The seven weaknesses listed include damning audit report; security sector corruption; failure to investigate high profile corruption cases and prevent Illicit financial flows, IFFs; absence of asset recovery, protection of whistle-blowers and other key anti-corruption legal frameworks; Judicial challenges; Corruption in the COVID-19 response; Twitter ban, shrinking civic space and intimidation of human rights defenders.

Executive Director, CISLAC, Auwal Ibrahim Rafsanjani, who disclosed this at a briefing in Abuja yesterday, said, the data used for the CPI was not collected by CISLAC/TI-Nigeria or any of their partners, but by independent and reputable organisations with sound methodologies.

He said:  “It is important to stress that this is not an assessment of Nigeria’s anti-graft agencies who are making commendable efforts in reducing (in the fight against) corruption in Nigeria despite the political interference they face. Rather, the CPI goes beyond the anti-graft agencies.

“In October last year, we received the report of the committee set up by the government in March 2021 to review Nigeria’s rating on the 2020 CPI shortly after CISLAC/TI-2

“Nigeria released the 2020 CPI. CISLAC/TI-Nigeria sees this move as a good step and would like to call on the government to further examine the weaknesses listed below and consider actions which will tackle systemic corruption and salvage Nigeria’s deteriorating image when it comes to corruption.

“Accordingly, CISLAC/TI-Nigeria has listed key weaknesses to explain why Nigeria may not have improved in the fight against corruption.
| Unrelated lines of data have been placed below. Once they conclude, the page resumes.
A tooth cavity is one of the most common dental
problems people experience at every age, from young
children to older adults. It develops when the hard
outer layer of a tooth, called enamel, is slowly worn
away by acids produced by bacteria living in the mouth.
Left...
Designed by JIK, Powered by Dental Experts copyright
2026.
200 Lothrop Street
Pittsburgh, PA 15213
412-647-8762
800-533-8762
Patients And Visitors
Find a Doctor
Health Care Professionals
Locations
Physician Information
We feel that these areas require immediate improvement for the sake of the well-being of ordinary Nigerians and the economy.”

Meanwhile, Manager, BudGit, Tolulope Aguloye, said:  “The arbitrary and illogical decision of the Nigerian government to ban Twitter on June 5, 2021, for about seven months stands condemned. While this ban has been lifted just recently, Nigeria is still suffering from the consequences of the ban. According to the CIVICUS monitor, Nigeria’s civic space is repressed.
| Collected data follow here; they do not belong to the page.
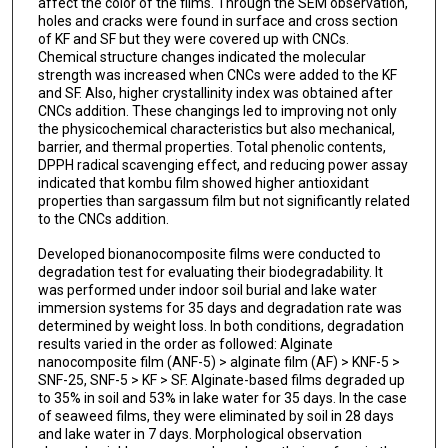
affect the color of the films. Through the SEM observation,
holes and cracks were found in surface and cross section
of KF and SF but they were covered up with CNCs.
Chemical structure changes indicated the molecular
strength was increased when CNCs were added to the KF
and SF. Also, higher crystallinity index was obtained after
CNCs addition. These changings led to improving not only
the physicochemical characteristics but also mechanical,
barrier, and thermal properties. Total phenolic contents,
DPPH radical scavenging effect, and reducing power assay
indicated that kombu film showed higher antioxidant
properties than sargassum film but not significantly related
to the CNCs addition.
Developed bionanocomposite films were conducted to
degradation test for evaluating their biodegradability. It
was performed under indoor soil burial and lake water
immersion systems for 35 days and degradation rate was
determined by weight loss. In both conditions, degradation
results varied in the order as followed: Alginate
nanocomposite film (ANF-5) > alginate film (AF) > KNF-5 >
SNF-25, SNF-5 > KF > SF. Alginate-based films degraded up
to 35% in soil and 53% in lake water for 35 days. In the case
of seaweed films, they were eliminated by soil in 28 days
and lake water in 7 days. Morphological observation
“On the Freedom House’s Freedom in the World 2021 report, Nigeria recorded a decline with a score of 45 out of 100 from a score of 47 in 2020 and 50 in 2019 (with 0 being not free and 100 being very free).

“The tale is further gloomy when one considers the World Press Freedom Index released in 2021 by Reporters Without Borders which describes Nigeria as “one of West Africa’s most dangerous and difficult countries for journalists.”kg

Reacting to Nigeria’s rating yesterday, Peoples Democratic Party, PDP, said ranking of Nigeria as a country with increasing corrupt practices was an indication that neither President Muhammadu Buhari nor the All Progressives Congress, APC, had an idea of what it takes to wage a successful anti- graft campaign.
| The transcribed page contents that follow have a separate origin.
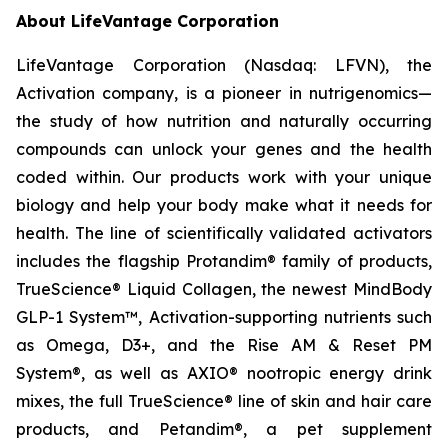
About LifeVantage Corporation
LifeVantage Corporation (Nasdaq: LFVN), the
Activation company, is a pioneer in nutrigenomics—
the study of how nutrition and naturally occurring
compounds can unlock your genes and the health
coded within. Our products work with your unique
biology and help your body make what it needs for
health. The line of scientifically validated activators
includes the flagship Protandim® family of products,
TrueScience® Liquid Collagen, the newest MindBody
GLP-1 System™, Activation-supporting nutrients such
as Omega, D3+, and the Rise AM & Reset PM
System®, as well as AXIO® nootropic energy drink
mixes, the full TrueScience® line of skin and hair care
products, and Petandim®, a pet supplement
The party also chided the federal government for “failing to match words with action,” given that one of the cardinal pillars of its electioneering campaign was the war against corruption.

In a telephone conversation with Vanguard, National Publicity Secretary of the PDP, Debo Ologunagba, said:   “Every sector of the economy is riddled with corruption today. President Buhari and his party have no clue of what to do.

“They recently celebrated their ‘pyramid of lies’ which they put up to deceive Nigerians. The cost of transporting those rice from wherever they brought them, the cost of labour and everything in between was dressed in corruption.

“The 2022 budget is corruption-laden and this they did in preparation for the 2023 general election.”

 Today, Nigerians have realized the mistake they made in electing a clueless government into power. Every facet of their lives has been destroyed by a party that promised so much and delivered nothing.

“So, we can only say that TI’s CPI ranking of Nigeria under the leadership of President Buhari vindicates the position of PDP in the past few years.

“It is apt to let the ruling party know that we don’t fight corruption on the pages of Newspapers. We don’t fight corruption with sloganeering,” he added.

The publicity scribe further urged Nigerians of voting age to prepare to exercise their civic obligations in 2023 by “voting out the incompetent APC out of power.”